Saved entries
■ ■ ■ ■ ■ ■ ■

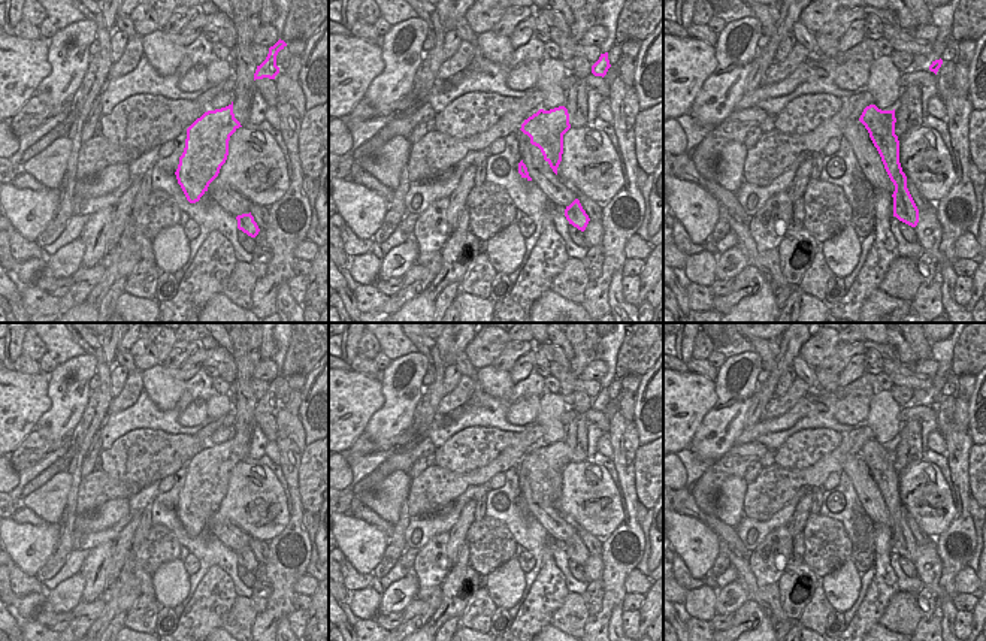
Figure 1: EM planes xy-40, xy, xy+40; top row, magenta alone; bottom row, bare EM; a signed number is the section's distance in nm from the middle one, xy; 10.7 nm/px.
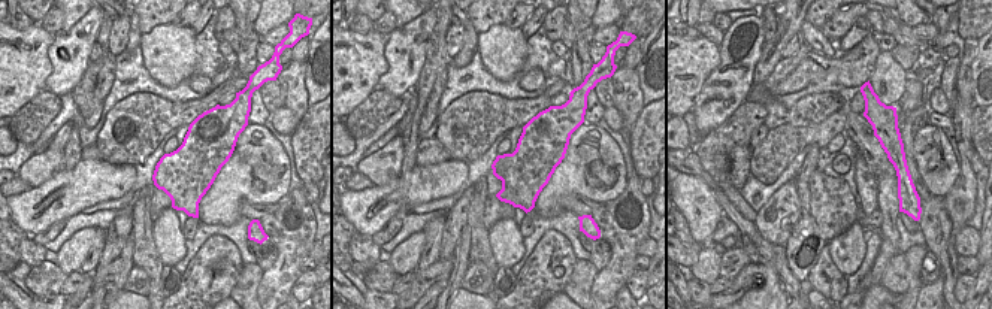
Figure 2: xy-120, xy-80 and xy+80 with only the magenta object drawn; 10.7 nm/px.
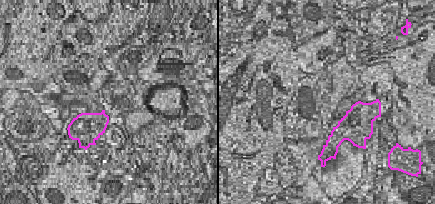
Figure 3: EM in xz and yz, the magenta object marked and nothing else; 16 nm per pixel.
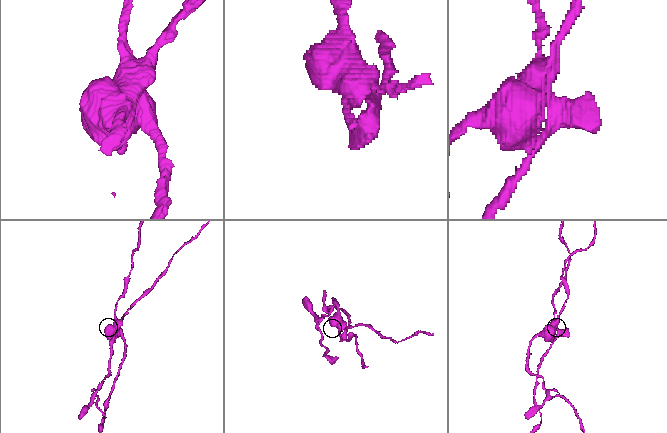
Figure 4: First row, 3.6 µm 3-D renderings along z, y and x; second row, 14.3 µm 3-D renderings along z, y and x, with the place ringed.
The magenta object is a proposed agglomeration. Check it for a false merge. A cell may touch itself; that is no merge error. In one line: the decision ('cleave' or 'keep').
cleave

■ ■ ■ ■ ■ ■ ■

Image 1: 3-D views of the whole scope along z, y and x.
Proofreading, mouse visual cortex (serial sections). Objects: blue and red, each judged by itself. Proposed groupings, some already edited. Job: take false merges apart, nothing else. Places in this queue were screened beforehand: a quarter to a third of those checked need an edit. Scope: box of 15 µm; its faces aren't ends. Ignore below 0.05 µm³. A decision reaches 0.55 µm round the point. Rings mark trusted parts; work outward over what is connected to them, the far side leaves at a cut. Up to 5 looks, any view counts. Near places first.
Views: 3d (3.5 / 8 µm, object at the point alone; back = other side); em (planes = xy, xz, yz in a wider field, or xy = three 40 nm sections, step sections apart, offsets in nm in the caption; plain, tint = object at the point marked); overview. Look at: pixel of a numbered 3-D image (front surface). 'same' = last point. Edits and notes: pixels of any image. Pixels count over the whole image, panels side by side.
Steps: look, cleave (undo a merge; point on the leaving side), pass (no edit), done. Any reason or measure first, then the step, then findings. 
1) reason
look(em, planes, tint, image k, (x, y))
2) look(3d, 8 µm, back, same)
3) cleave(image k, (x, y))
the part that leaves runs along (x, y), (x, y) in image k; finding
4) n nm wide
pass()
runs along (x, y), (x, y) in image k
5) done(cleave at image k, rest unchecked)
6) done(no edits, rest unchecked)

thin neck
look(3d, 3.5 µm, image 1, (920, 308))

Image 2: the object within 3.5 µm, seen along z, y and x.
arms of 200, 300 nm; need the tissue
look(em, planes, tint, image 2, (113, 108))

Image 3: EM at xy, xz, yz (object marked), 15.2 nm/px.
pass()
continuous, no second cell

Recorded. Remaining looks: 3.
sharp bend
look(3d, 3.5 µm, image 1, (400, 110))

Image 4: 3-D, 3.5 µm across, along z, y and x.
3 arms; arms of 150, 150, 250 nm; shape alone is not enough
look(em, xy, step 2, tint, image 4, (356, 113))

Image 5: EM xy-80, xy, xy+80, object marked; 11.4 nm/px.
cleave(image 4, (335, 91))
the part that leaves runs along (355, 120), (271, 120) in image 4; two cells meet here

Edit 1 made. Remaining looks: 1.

■ ■ ■ ■ ■ ■ ■

[THE PROBLEM] The lines to reproduce run from the one above containing "Figure 1: EM" through the one containing "Figure 4: First". Copy them exactly and leave out all pictures.

[SOLUTION TO THIS TASK]
Figure 1: EM planes xy-40, xy, xy+40; top row, magenta alone; bottom row, bare EM; a signed number is the section's distance in nm from the middle one, xy; 10.7 nm/px.
Figure 2: xy-120, xy-80 and xy+80 with only the magenta object drawn; 10.7 nm/px.
Figure 3: EM in xz and yz, the magenta object marked and nothing else; 16 nm per pixel.
Figure 4: First row, 3.6 µm 3-D renderings along z, y and x; second row, 14.3 µm 3-D renderings along z, y and x, with the place ringed.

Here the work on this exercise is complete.